抗体誘導ペプチド「FPP003」 欧州で物質特許成立 ファンペップ

 ファンペップは24日、開発中の抗体誘導ペプチド「FPP003」について、欧州で物質特許が成立し、欧州特許庁から特許公報が発行されたと発表した。
 同特許は、FPP003の用途(対象疾患)にかかわらず、物質そのものを広く保護する物質特許である。
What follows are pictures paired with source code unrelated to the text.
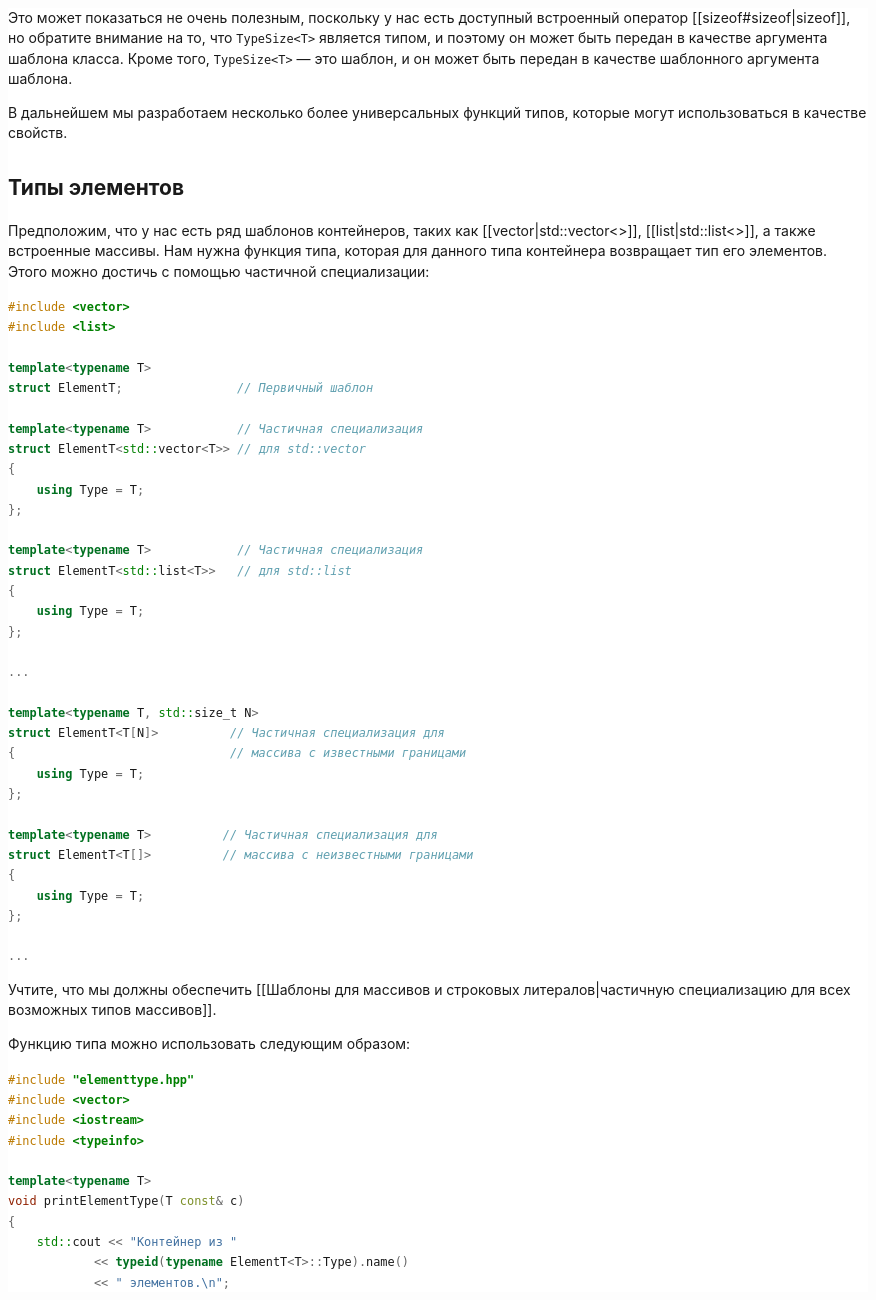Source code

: Это может показаться не очень полезным, поскольку у нас есть доступный встроенный оператор [[sizeof#sizeof|sizeof]], но обратите внимание на то, что `TypeSize<T>` является типом, и поэтому он может быть передан в качестве аргумента шаблона класса. Кроме того, `TypeSize<T>` — это шаблон, и он может быть передан в качестве шаблонного аргумента шаблона.

В дальнейшем мы разработаем несколько более универсальных функций типов, которые могут использоваться в качестве свойств.

## Типы элементов

Предположим, что у нас есть ряд шаблонов контейнеров, таких как [[vector|std::vector<>]], [[list|std::list<>]], а также встроенные массивы. Нам нужна функция типа, которая для данного типа контейнера возвращает тип его элементов. Этого можно достичь с помощью частичной специализации:
```c++
#include <vector>
#include <list>

template<typename T>
struct ElementT;                // Первичный шаблон

template<typename T>            // Частичная специализация
struct ElementT<std::vector<T>> // для std::vector
{
	using Type = T;
};

template<typename T>            // Частичная специализация
struct ElementT<std::list<T>>   // для std::list
{
	using Type = T;
};

...

template<typename T, std::size_t N> 
struct ElementT<T[N]>          // Частичная специализация для
{                              // массива с известными границами
	using Type = T;
};

template<typename T>          // Частичная специализация для
struct ElementT<T[]>          // массива с неизвестными границами
{
	using Type = T;
};

...
```

Учтите, что мы должны обеспечить [[Шаблоны для массивов и строковых литералов|частичную специализацию для всех возможных типов массивов]].

Функцию типа можно использовать следующим образом:
```c++
#include "elementtype.hpp"
#include <vector>
#include <iostream>
#include <typeinfo>

template<typename T>
void printElementType(T const& c)
{
	std::cout << "Контейнер из "
			<< typeid(typename ElementT<T>::Type).name()
			<< " элементов.\n";
```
特許の概要は、次の通り。

【発明の名称】 疾患の要因となる生体内タンパク質を標的とするコンジュゲートワクチン
【出願人】 国立大学法人大阪大学、ファンペップ
 同社は、同特許について大阪大学から独占的な実施権の許諾を受けている。

【特許番号】 3434279

 抗体誘導ペプチドは、患者の体内で抗体産生を誘導することにより治療効果を期待するペプチド治療ワクチンだ。
 バイオ製造施設で製造する抗体医薬品とは異なり、抗体誘導ペプチドは化学合成での製造が可能なため製造コストを抑制できる。
 さらに、投与後は患者様の体内で免疫細胞が一定期間持続的に抗体を産生するため、薬剤投与間隔も長いことが期待される。
 この特徴により、同社は、高額な抗体医薬品に対して医療費を抑制できる代替医薬品として抗体誘導ペプチドを開発し、先進国で深刻化する医療財政問題の解決や患者負担軽減に貢献していく意向を示している。
 ファンペップは、抗体誘導ペプチドの創薬プラットフォーム技術を保有していることを強みとし、大阪大学大学院医学系研究科との共同研究によって抗体誘導ペプチドの創薬研究を行っている。
 FPP003の標的タンパク質IL-17Aは、様々な炎症性疾患の病態に重要な役割を担っており、先行する抗IL-17A 抗体医薬品は、尋常性乾癬、関節症性乾癬、強直性脊椎炎及びX線基準を満たさない体軸性脊椎関節炎等の幅広い疾患を対象に薬事承認を取得している。
 FPP003についても、日米欧等での世界展開を視野に入れて開発を進めており、現在、オーストラリアで尋常性乾癬を対象疾患としたP1/2a 試験を進めている。
 FPP003は、住友ファーマとの共同研究により創生した開発化合物である。ファンペップは、同社との間で北米での全疾患を対象とする独占的開発及び商業化権に関するオプション契約を締結しており、欧州を含む北米以外の地域については同社が優先交渉権を保有している。
 なお、同特許成立は、ファンペップの当期業績に影響を与えるものではないが、既に同特許が成立している日本及び米国等に続き、欧州でも本特許の実施について独占排他権が認められたことを意味する。
 加えて、FPP003 開発プロジェクトを強力にサポートするものである。